HEADLINE OF THE DAY: “Circus ministry a high-wire act of faith for chaplain.” Who knew that the U.S. Conference of Catholic Bishops had a department called “The Circus and Traveling Show Ministries”? Wonders never cease!


GORE FAIL: “Replicating Al Gore’s Climate 101 video experiment shows that his “high school physics” could never work as advertised.” Obviously, this has nothing to do with religion—unless you consider global warmingism a science—but I thought it was interesting nonetheless.


GOVERNMENT, NEVER IN RECESSION: “The Federal Government Spent 32 Percent More in 2011 than in 2007.” This also has nothing to do with religion.

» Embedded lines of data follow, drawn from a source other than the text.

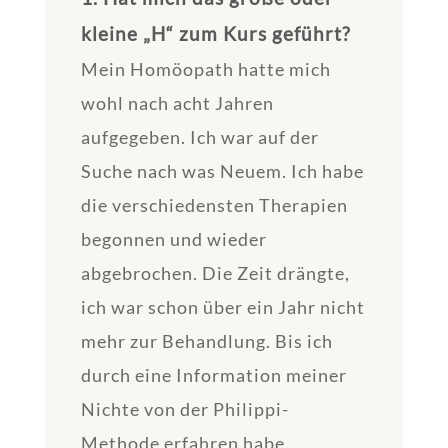
kleine „H“ zum Kurs geführt?
Mein Homöopath hatte mich
wohl nach acht Jahren
aufgegeben. Ich war auf der
Suche nach was Neuem. Ich habe
die verschiedensten Therapien
begonnen und wieder
abgebrochen. Die Zeit drängte,
ich war schon über ein Jahr nicht
mehr zur Behandlung. Bis ich
durch eine Information meiner
Nichte von der Philippi-
Methode erfahren habe.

WHAT INCOME INEQUALITY?“5 reasons why income inequality is a myth—and Occupy Wall Street is wrong.” Three non-religion stories in a row. Money quote: “No doubt the past few years have been terrible. But the past few decades have been pretty good—for everybody.”


3 thoughts on “The World Wide (Religious) Web for Wednesday, October 19, 2011

  1. Emilio October 19, 2011 / 10:26 am

    “they recognize that the bible does not condemn evolution And says next to nothing About gay marriages”. Leviticus 18:22. 1Cor. 6:9 they profess to be wise and become fools they substitute their own agenda for Gods truth .. Great article.